[Input material]
== == ==

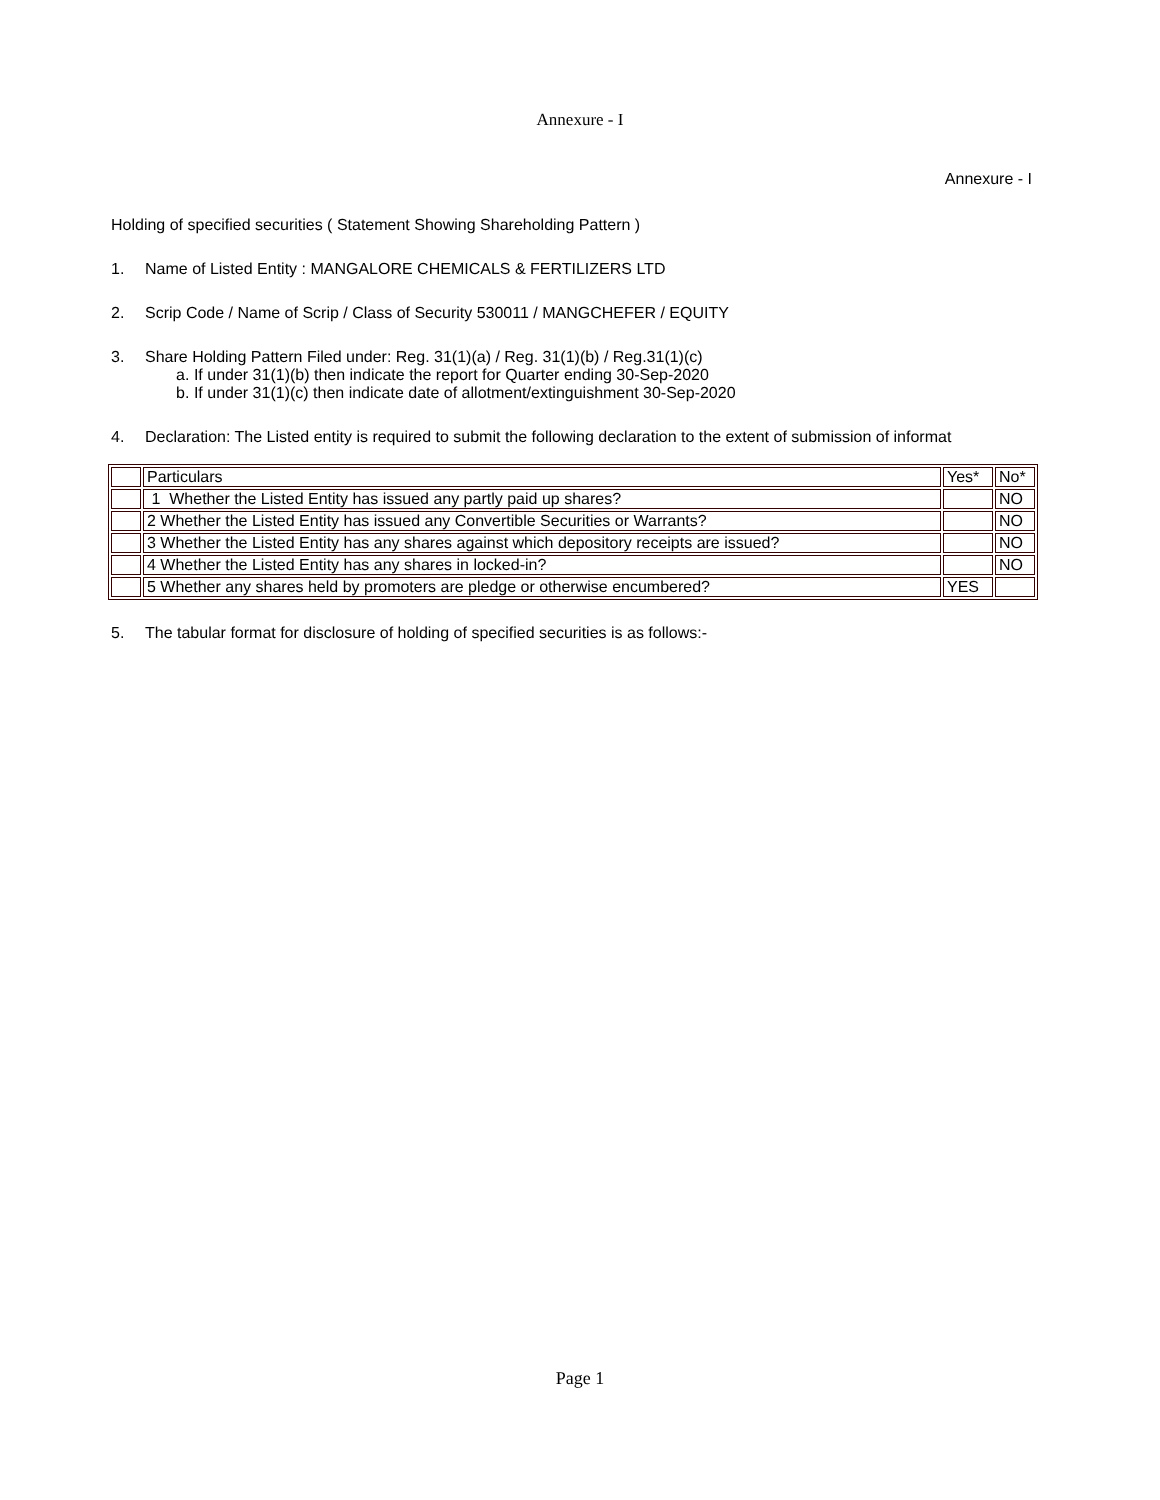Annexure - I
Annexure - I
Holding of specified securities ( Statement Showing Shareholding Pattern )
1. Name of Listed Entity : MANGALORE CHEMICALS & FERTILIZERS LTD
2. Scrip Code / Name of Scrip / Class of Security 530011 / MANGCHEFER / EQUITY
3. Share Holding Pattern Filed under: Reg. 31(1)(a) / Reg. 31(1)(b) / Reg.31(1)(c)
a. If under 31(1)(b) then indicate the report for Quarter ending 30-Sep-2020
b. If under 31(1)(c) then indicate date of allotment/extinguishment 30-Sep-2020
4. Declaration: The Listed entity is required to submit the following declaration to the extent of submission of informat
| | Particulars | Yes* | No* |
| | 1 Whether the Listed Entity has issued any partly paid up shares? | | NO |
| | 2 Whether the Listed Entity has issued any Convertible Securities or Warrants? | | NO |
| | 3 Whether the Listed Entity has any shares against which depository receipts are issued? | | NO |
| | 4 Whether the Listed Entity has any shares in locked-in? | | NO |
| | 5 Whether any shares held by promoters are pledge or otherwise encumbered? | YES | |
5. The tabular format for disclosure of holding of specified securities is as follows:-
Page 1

== == ==

Lines holding "Listed" in the material above are to be reported.

1. Name of Listed Entity : MANGALORE CHEMICALS & FERTILIZERS LTD
4. Declaration: The Listed entity is required to submit the following declaration to the extent of submission of informat
| | 1 Whether the Listed Entity has issued any partly paid up shares? | | NO |
| | 2 Whether the Listed Entity has issued any Convertible Securities or Warrants? | | NO |
| | 3 Whether the Listed Entity has any shares against which depository receipts are issued? | | NO |
| | 4 Whether the Listed Entity has any shares in locked-in? | | NO |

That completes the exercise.